I am often asked what the best way to learn Chinese is, and I have to say that there is no quick fix. Like learning any language, learning Chinese takes time. To make sure your time is well-spent, however, here are eight things that have helped others accelerate their studies. Note that these tips are coming to you from a Mandarin-speaking wai guo ren (also known as non-Chinese or “foreigner”). The perspective of a native Chinese speaker would certainly be different.
Listed in no particular order:
- Live in China or Taiwan. Being immersed in the environment is a sure fire way to train your ear to “hear” the language more quickly and provides lots of opportunities for practice. If you live in one of these places, you have a great advantage in learning.
- Have a Chinese-speaking spouse, partner or friend. Proximity again…being around a (native) speaker increases your chances of learning the language, especially if you are trying to do so and if this is someone you spend a lot of time with.
- Watch Chinese-language movies. If you have some basis in Chinese, you can learn a lot from watching Chinese-language movies and reading the Chinese (or English) subtitles. If you can read Chinese… watch English-language movies in English and read Chinese subtitles to see how everything translates. (Of course, you need to FIND those Chinese-subtitled movies… much easier when you are in China)
- Subscribe to “learn Chinese” podcasts. Even if you have absolutely no access to other materials and live far, far away from any other Chinese-language speakers, there are “learn Chinese” programs available on the internet. Some offer free lessons for beginning students.
- Take a Chinese class that has few English speakers. When there is little or no translation done in the class, it is harder at the beginning but you will learn “better.” I was once in a class where all the other students were Korean. All explanations had to be given in Chinese… even at the basic level.
- Work in a Chinese restaurant. Or be in another environment where people do not speak your language, but do speak Chinese. You will have to learn some Mandarin in order to survive. Here in Texas, some of my Texan-speaking friends have picked up more Spanish working in restaurants or other places with Spanish-only colleagues than they have in six to ten years of school training. It works for Chinese, too.

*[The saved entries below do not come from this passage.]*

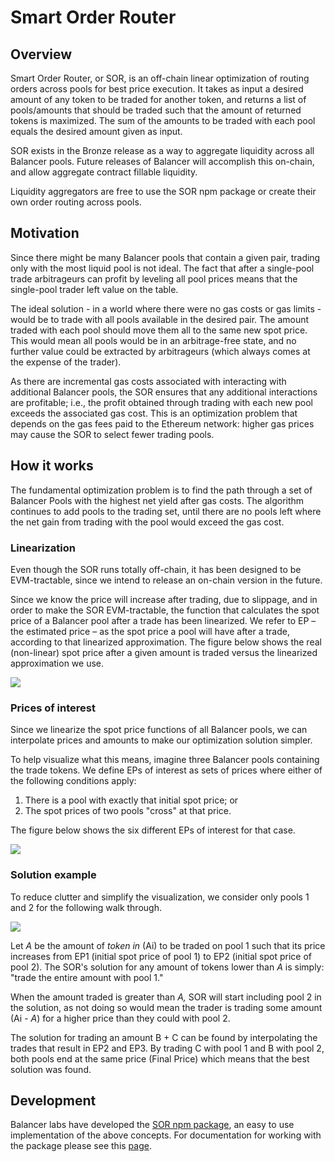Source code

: # Smart Order Router

## Overview

Smart Order Router, or SOR, is an off-chain linear optimization of routing orders across pools for best price execution. It takes as input a desired amount of any token to be traded for another token, and returns a list of pools/amounts that should be traded such that the amount of returned tokens is maximized. The sum of the amounts to be traded with each pool equals the desired amount given as input.

SOR exists in the Bronze release as a way to aggregate liquidity across all Balancer pools. Future releases of Balancer will accomplish this on-chain, and allow aggregate contract fillable liquidity.

Liquidity aggregators are free to use the SOR npm package or create their own order routing across pools.

## Motivation

Since there might be many Balancer pools that contain a given pair, trading only with the most liquid pool is not ideal. The fact that after a single-pool trade arbitrageurs can profit by leveling all pool prices means that the single-pool trader left value on the table.

The ideal solution - in a world where there were no gas costs or gas limits - would be to trade with all pools available in the desired pair. The amount traded with each pool should move them all to the same new spot price. This would mean all pools would be in an arbitrage-free state, and no further value could be extracted by arbitrageurs \(which always comes at the expense of the trader\).

As there are incremental gas costs associated with interacting with additional Balancer pools, the SOR ensures that any additional interactions are profitable; i.e., the profit obtained through trading with each new pool exceeds the associated gas cost. This is an optimization problem that depends on the gas fees paid to the Ethereum network: higher gas prices may cause the SOR to select fewer trading pools.

## How it works

The fundamental optimization problem is to find the path through a set of Balancer Pools with the highest net yield after gas costs. The algorithm continues to add pools to the trading set, until there are no pools left where the net gain from trading with the pool would exceed the gas cost.

### Linearization

Even though the SOR runs totally off-chain, it has been designed to be EVM-tractable, since we intend to release an on-chain version in the future.

Since we know the price will increase after trading, due to slippage, and in order to make the SOR EVM-tractable, the function that calculates the spot price of a Balancer pool after a trade has been linearized. We refer to EP – the estimated price – as the spot price a pool will have after a trade, according to that linearized approximation. The figure below shows the real \(non-linear\) spot price after a given amount is traded versus the linearized approximation we use.

![](../../.gitbook/assets/picture1.png)

### Prices of interest

Since we linearize the spot price functions of all Balancer pools, we can interpolate prices and amounts to make our optimization solution simpler. 

To help visualize what this means, imagine three Balancer pools containing the trade tokens. We define EPs of interest as sets of prices where either of the following conditions apply:

1. There is a pool with exactly that initial spot price; or
2. The spot prices of two pools "cross" at that price.

The figure below shows the six different EPs of interest for that case.

![](../../.gitbook/assets/picture2.png)

### Solution example

To reduce clutter and simplify the visualization, we consider only pools 1 and 2 for the following walk through.

![](../../.gitbook/assets/picture3.png)

Let _A_ be the amount of _token in_  \(Ai\) to be traded on pool 1 such that its price increases from EP1 \(initial spot price of pool 1\) to EP2 \(initial spot price of pool 2\). The SOR's solution for any amount of tokens lower than _A_ is simply: "trade the entire amount with pool 1."

When the amount traded is greater than _A,_ SOR will start including pool 2 in the solution, as not doing so would mean the trader is trading some amount \(Ai - _A_\) for a higher price than they could with pool 2.

The solution for trading an amount B + C can be found by interpolating the trades that result in EP2 and EP3. By trading C with pool 1 and B with pool 2, both pools end at the same price \(Final Price\) which means that the best solution was found. 

## Development

Balancer labs have developed the [SOR npm package](https://www.npmjs.com/package/@balancer-labs/sor), an easy to use implementation of the above concepts. For documentation for working with the package please see this [page](https://docs.balancer.finance/sor/development).



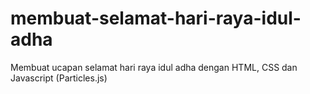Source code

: # membuat-selamat-hari-raya-idul-adha
Membuat ucapan selamat hari raya idul adha dengan HTML, CSS dan Javascript (Particles.js)

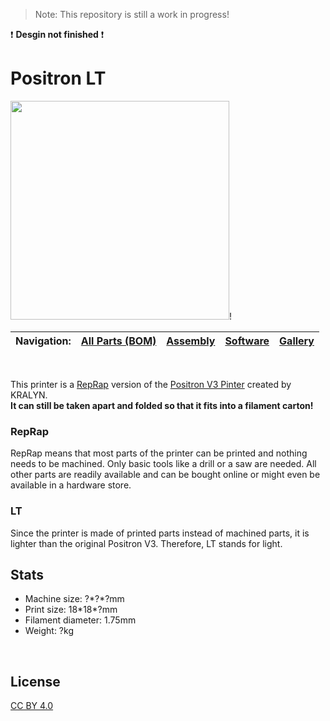 > Note: This repository is still a work in progress!

:exclamation: **Desgin not finished** :exclamation:

# Positron LT

<img src="https://user-images.githubusercontent.com/35639879/213271292-8dee41b2-8bbe-4148-a9ee-8af22a739404.gif" width="350" height="350">!

| **Navigation:**| [All Parts (BOM)](/Parts) | [Assembly](/Assembly) | [Software](/Software) | [Gallery](/Gallery) | 
| --- | --- | --- | --- | --- |

<br>

This printer is a [RepRap](https://reprap.org/wiki/RepRap) version of the [Positron V3 Pinter](https://github.com/KRALYN/PositronV3) created by KRALYN.<br>**It can still be taken apart and folded so that it fits into a filament carton!**

### RepRap
RepRap means that most parts of the printer can be printed and nothing needs to be machined. Only basic tools like a drill or a saw are needed. All other parts are readily available and can be bought online or might even be available in a hardware store.


### LT
Since the printer is made of printed parts instead of machined parts, it is lighter than the original Positron V3. Therefore, LT stands for light.


## Stats

- Machine size: ?\*?\*?mm
- Print size: 18\*18\*?mm
- Filament diameter: 1.75mm
- Weight: ?kg

<br>

## License
[CC BY 4.0](https://creativecommons.org/licenses/by/4.0/)
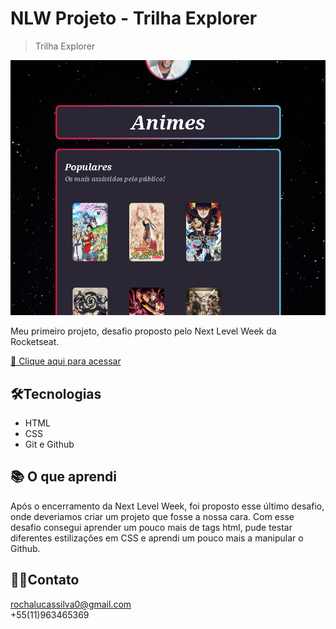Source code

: # NLW Projeto - Trilha Explorer

> Trilha Explorer

![preview](./github/preview.png)

Meu primeiro projeto, desafio proposto pelo Next Level Week da Rocketseat.

[🔗 Clique aqui para acessar](https://luckhenry.github.io/eSports-myproject/)

## 🛠Tecnologias

-  HTML
- CSS
- Git e Github

## 📚 O que aprendi
Após o encerramento da Next Level Week, foi proposto esse último desafio, onde deveriamos criar um projeto que fosse a nossa cara. Com esse desafio consegui aprender um pouco mais de tags html, pude testar diferentes estilizações em CSS e aprendi um pouco mais a manipular o Github.


## 📧📞Contato
rochalucassilva0@gmail.com <br>
+55(11)963465369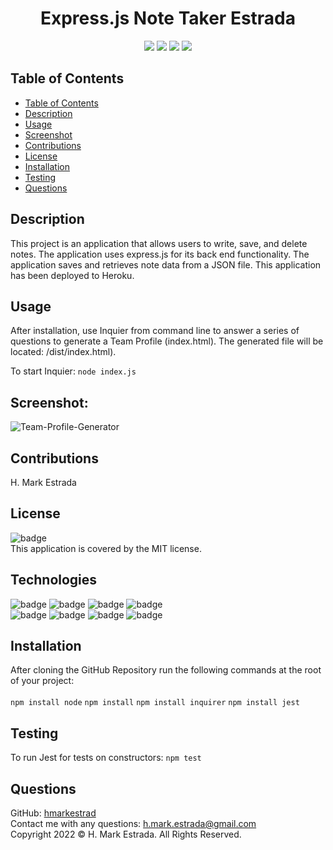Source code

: <h1 align="center">Express.js Note Taker Estrada</h1>

<p align="center">
<img src="https://img.shields.io/github/repo-size/hmarkestrad/Note-Taker-Estrada"/>
<img src="https://img.shields.io/github/languages/top/hmarkestrad/Note-Taker-Estrada"/>
<img src="https://img.shields.io/github/issues/hmarkestrad/Note-Taker-Estrada"/>
<img src="https://img.shields.io/github/last-commit/hmarkestrad/Note-Taker-Estrada"/>
</p>
  
## Table of Contents
- [Table of Contents](#table-of-contents)
- [Description](#description)
- [Usage](#usage)
- [Screenshot](#screenshot)
- [Contributions](#contributions)
- [License](#license)
- [Installation](#installation)
- [Testing](#testing)
- [Questions](#questions)
  
## Description
This project is an application that allows users to write, save, and delete notes. The application uses express.js for its back end functionality. The application saves and retrieves note data from a JSON file. This application has been deployed to Heroku.  
  
## Usage
After installation, use Inquier from command line to answer a series of questions to generate a Team Profile (index.html). The generated file will be located: /dist/index.html).  
  
To start Inquier: `node index.js`
  
## Screenshot:  
![Team-Profile-Generator](assets/image/samplepage.png)  
  
## Contributions
H. Mark Estrada
  
## License
![badge](https://img.shields.io/badge/license-MIT-brightgreen)<br>
This application is covered by the MIT license. 
  
## Technologies
![badge](https://img.shields.io/badge/Javascript-blue)
![badge](https://img.shields.io/badge/jQuery-blue)
![badge](https://img.shields.io/badge/-node.js-blue)
![badge](https://img.shields.io/badge/-inquirer-blue)</br>
![badge](https://img.shields.io/badge/-screencastify-blue)
![badge](https://img.shields.io/badge/-json-blue)
![badge](https://img.shields.io/badge/-html5-blue)
![badge](https://img.shields.io/badge/-css-blue)
  
## Installation
After cloning the GitHub Repository run the following commands at the root of your project:<br>  
`npm install node` `npm install` `npm install inquirer` `npm install jest` <br>  
  
## Testing
To run Jest for tests on constructors: `npm test`  
  
## Questions
GitHub: [hmarkestrad](https://github.com/hmarkestrad)<br>
Contact me with any questions: h.mark.estrada@gmail.com<br>
Copyright 2022 © H. Mark Estrada. All Rights Reserved.<br>
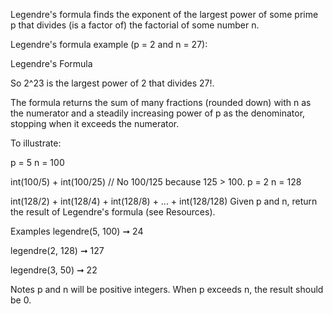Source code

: Legendre's formula finds the exponent of the largest power of some prime p that divides (is a factor of) the factorial of some number n.

Legendre's formula example (p = 2 and n = 27):

Legendre's Formula

So 2^23 is the largest power of 2 that divides 27!.

The formula returns the sum of many fractions (rounded down) with n as the numerator and a steadily increasing power of p as the denominator, stopping when it exceeds the numerator.

To illustrate:

p = 5
n = 100

int(100/5) + int(100/25)
// No 100/125 because 125 > 100.
p = 2
n = 128

int(128/2) + int(128/4) + int(128/8) + ... + int(128/128)
Given p and n, return the result of Legendre's formula (see Resources).

Examples
legendre(5, 100) ➞ 24

legendre(2, 128) ➞ 127

legendre(3, 50) ➞ 22

Notes
p and n will be positive integers.
When p exceeds n, the result should be 0.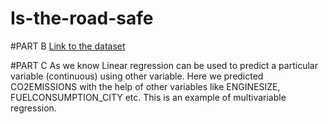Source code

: # Is-the-road-safe  

#PART B
[Link to the dataset](https://open.canada.ca/data/en/dataset/98f1a129-f628-4ce4-b24d-6f16bf24dd64) 


#PART C 
As we know Linear regression can be used to predict a particular variable (continuous) using other variable. Here we predicted CO2EMISSIONS with the help of other variables like ENGINESIZE, FUELCONSUMPTION_CITY etc. This is an example of multivariable regression.  
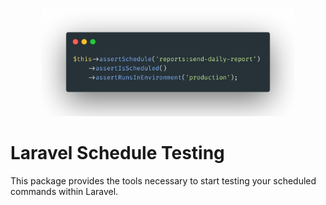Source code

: <p align="center">
    <img src="https://raw.githubusercontent.com/hatchetaustralia/laravel-schedule-testing/master/docs/example.png" alt="Laravel Schedule Testing Example" width="80%">
</p>

# Laravel Schedule Testing
This package provides the tools necessary to start testing your scheduled commands within Laravel.
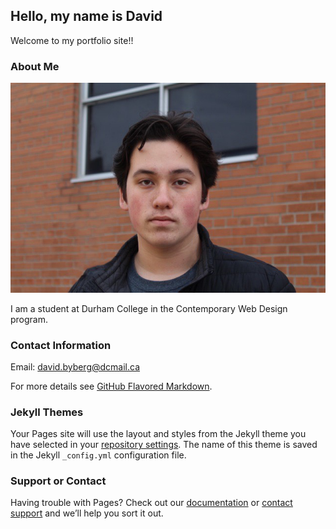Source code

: ## Hello, my name is David

Welcome to my portfolio site!!

### About Me

![David Byberg](images/profile-picture.jpg)

I am a student at Durham College in the Contemporary Web Design program.

### Contact Information

Email: [david.byberg@dcmail.ca](mailto:david.byberg@dcmail.ca)

For more details see [GitHub Flavored Markdown](https://guides.github.com/features/mastering-markdown/).

### Jekyll Themes

Your Pages site will use the layout and styles from the Jekyll theme you have selected in your [repository settings](https://github.com/byberg-12/emergingwebtechassignment/settings). The name of this theme is saved in the Jekyll `_config.yml` configuration file.

### Support or Contact

Having trouble with Pages? Check out our [documentation](https://docs.github.com/categories/github-pages-basics/) or [contact support](https://github.com/contact) and we’ll help you sort it out.

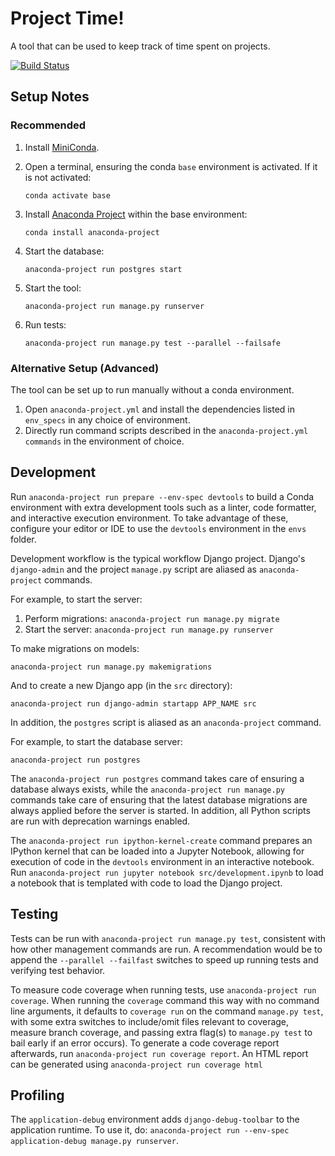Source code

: # Project Time!

A tool that can be used to keep track of time spent on projects.

[![Build Status](https://travis-ci.org/gscoppino/ProjectTime.svg?branch=master)](https://travis-ci.org/gscoppino/ProjectTime)

## Setup Notes

### Recommended

1. Install [MiniConda](https://docs.conda.io/en/latest/miniconda.html).
2. Open a terminal, ensuring the conda `base` environment is activated. If it is
   not activated:

   `conda activate base`

3. Install [Anaconda Project](https://anaconda-project.readthedocs.io/en/latest)
   within the base environment:

   `conda install anaconda-project`

4. Start the database:

    `anaconda-project run postgres start`

5. Start the tool:

   `anaconda-project run manage.py runserver`

6. Run tests:

   `anaconda-project run manage.py test --parallel --failsafe`

### Alternative Setup (Advanced)

The tool can be set up to run manually without a conda environment.

1. Open `anaconda-project.yml` and install the dependencies listed in
   `env_specs` in any choice of environment.
2. Directly run command scripts described in the
   `anaconda-project.yml` `commands` in the environment of choice.

## Development

Run `anaconda-project run prepare --env-spec devtools` to build a Conda environment
with extra development tools such as a linter, code formatter, and interactive
execution environment. To take advantage of these, configure your editor or IDE
to use the `devtools` environment in the `envs` folder.

Development workflow is the typical workflow Django project.
Django's `django-admin` and the project `manage.py` script are aliased as
`anaconda-project` commands.

For example, to start the server:

1) Perform migrations: `anaconda-project run manage.py migrate`
2) Start the server: `anaconda-project run manage.py runserver`

To make migrations on models:

`anaconda-project run manage.py makemigrations`

And to create a new Django app (in the `src` directory):

`anaconda-project run django-admin startapp APP_NAME src`

In addition, the `postgres` script is aliased as an `anaconda-project` command.

For example, to start the database server:

`anaconda-project run postgres`

The `anaconda-project run postgres` command takes care of ensuring a database
always exists, while the `anaconda-project run manage.py` commands take care of
ensuring that the latest database migrations are always applied before the server
is started. In addition, all Python scripts are run with deprecation warnings enabled.

The `anaconda-project run ipython-kernel-create` command prepares an IPython
kernel that can be loaded into a Jupyter Notebook, allowing for execution of
code in the `devtools` environment in an interactive notebook. Run
`anaconda-project run jupyter notebook src/development.ipynb` to load a notebook
that is templated with code to load the Django project.

## Testing

Tests can be run with `anaconda-project run manage.py test`, consistent with how
other management commands are run. A recommendation would be to append the
`--parallel --failfast` switches to speed up running tests and verifying test
behavior.

To measure code coverage when running tests, use `anaconda-project run coverage`.
When running the `coverage` command this way with no command line arguments, it
defaults to `coverage run` on the command `manage.py test`, with some extra switches
to include/omit files relevant to coverage, measure branch coverage, and passing
extra flag(s) to `manage.py test` to bail early if an error occurs). To
generate a code coverage report afterwards, run `anaconda-project run coverage report`.
An HTML report can be generated using `anaconda-project run coverage html`

## Profiling

The `application-debug` environment adds `django-debug-toolbar` to the
application runtime. To use it, do:
`anaconda-project run --env-spec application-debug manage.py runserver`.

- Teach English to Chinese speakers. Especially when you are working with students who have very little English ability, you will learn some Chinese by default. You can also practice what Chinese you know. Another good avenue is teaching English to Chinese children.
- Repeat, repeat, repeat. Like all languages, learning Mandarin requires mucho repetition… maybe even more than other romance languages because you have to work on getting the word right, then the tone right. Just keep trying and practicing. It helps to have a very healthy self-image and not being afraid to make a mistake, because you WILL make mistakes!
The study of Chinese is a major undertaking, but is more relevant than ever before.